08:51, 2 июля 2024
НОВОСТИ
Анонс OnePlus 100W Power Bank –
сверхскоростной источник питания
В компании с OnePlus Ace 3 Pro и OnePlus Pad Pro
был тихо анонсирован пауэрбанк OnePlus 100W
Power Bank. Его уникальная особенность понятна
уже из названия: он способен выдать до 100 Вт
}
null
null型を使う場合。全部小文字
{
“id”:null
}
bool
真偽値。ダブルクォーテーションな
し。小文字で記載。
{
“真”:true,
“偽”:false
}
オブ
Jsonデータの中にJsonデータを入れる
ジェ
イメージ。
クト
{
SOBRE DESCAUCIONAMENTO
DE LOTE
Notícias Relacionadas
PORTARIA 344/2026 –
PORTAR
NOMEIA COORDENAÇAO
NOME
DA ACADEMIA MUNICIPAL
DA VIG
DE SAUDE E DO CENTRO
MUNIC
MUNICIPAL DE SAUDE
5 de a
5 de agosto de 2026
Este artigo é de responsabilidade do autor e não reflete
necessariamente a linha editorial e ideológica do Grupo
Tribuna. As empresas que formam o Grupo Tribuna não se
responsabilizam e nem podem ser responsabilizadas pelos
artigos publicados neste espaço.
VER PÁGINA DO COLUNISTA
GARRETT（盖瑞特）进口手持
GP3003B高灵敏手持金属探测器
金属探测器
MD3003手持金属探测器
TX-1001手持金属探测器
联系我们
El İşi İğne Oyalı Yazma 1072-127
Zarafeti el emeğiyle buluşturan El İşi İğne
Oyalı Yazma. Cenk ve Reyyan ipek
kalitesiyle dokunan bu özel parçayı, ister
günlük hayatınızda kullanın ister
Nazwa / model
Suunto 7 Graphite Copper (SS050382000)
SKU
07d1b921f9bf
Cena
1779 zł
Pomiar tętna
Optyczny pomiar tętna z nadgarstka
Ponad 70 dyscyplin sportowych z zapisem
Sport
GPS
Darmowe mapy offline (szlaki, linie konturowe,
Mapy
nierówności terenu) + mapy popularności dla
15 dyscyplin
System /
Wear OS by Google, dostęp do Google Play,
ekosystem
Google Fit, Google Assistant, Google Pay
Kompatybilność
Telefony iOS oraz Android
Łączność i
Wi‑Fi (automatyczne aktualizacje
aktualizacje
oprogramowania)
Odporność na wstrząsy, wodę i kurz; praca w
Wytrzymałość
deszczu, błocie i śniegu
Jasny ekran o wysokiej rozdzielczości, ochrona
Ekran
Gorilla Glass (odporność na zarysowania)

== == ==

**Exercise instructions**
Reproduce all of the material above line by line, keeping every character, symbol, and line break unchanged.

**Answer box**
08:51, 2 июля 2024
НОВОСТИ
Анонс OnePlus 100W Power Bank –
сверхскоростной источник питания
В компании с OnePlus Ace 3 Pro и OnePlus Pad Pro
был тихо анонсирован пауэрбанк OnePlus 100W
Power Bank. Его уникальная особенность понятна
уже из названия: он способен выдать до 100 Вт
}
null
null型を使う場合。全部小文字
{
“id”:null
}
bool
真偽値。ダブルクォーテーションな
し。小文字で記載。
{
“真”:true,
“偽”:false
}
オブ
Jsonデータの中にJsonデータを入れる
ジェ
イメージ。
クト
{
SOBRE DESCAUCIONAMENTO
DE LOTE
Notícias Relacionadas
PORTARIA 344/2026 –
PORTAR
NOMEIA COORDENAÇAO
NOME
DA ACADEMIA MUNICIPAL
DA VIG
DE SAUDE E DO CENTRO
MUNIC
MUNICIPAL DE SAUDE
5 de a
5 de agosto de 2026
Este artigo é de responsabilidade do autor e não reflete
necessariamente a linha editorial e ideológica do Grupo
Tribuna. As empresas que formam o Grupo Tribuna não se
responsabilizam e nem podem ser responsabilizadas pelos
artigos publicados neste espaço.
VER PÁGINA DO COLUNISTA
GARRETT（盖瑞特）进口手持
GP3003B高灵敏手持金属探测器
金属探测器
MD3003手持金属探测器
TX-1001手持金属探测器
联系我们
El İşi İğne Oyalı Yazma 1072-127
Zarafeti el emeğiyle buluşturan El İşi İğne
Oyalı Yazma. Cenk ve Reyyan ipek
kalitesiyle dokunan bu özel parçayı, ister
günlük hayatınızda kullanın ister
Nazwa / model
Suunto 7 Graphite Copper (SS050382000)
SKU
07d1b921f9bf
Cena
1779 zł
Pomiar tętna
Optyczny pomiar tętna z nadgarstka
Ponad 70 dyscyplin sportowych z zapisem
Sport
GPS
Darmowe mapy offline (szlaki, linie konturowe,
Mapy
nierówności terenu) + mapy popularności dla
15 dyscyplin
System /
Wear OS by Google, dostęp do Google Play,
ekosystem
Google Fit, Google Assistant, Google Pay
Kompatybilność
Telefony iOS oraz Android
Łączność i
Wi‑Fi (automatyczne aktualizacje
aktualizacje
oprogramowania)
Odporność na wstrząsy, wodę i kurz; praca w
Wytrzymałość
deszczu, błocie i śniegu
Jasny ekran o wysokiej rozdzielczości, ochrona
Ekran
Gorilla Glass (odporność na zarysowania)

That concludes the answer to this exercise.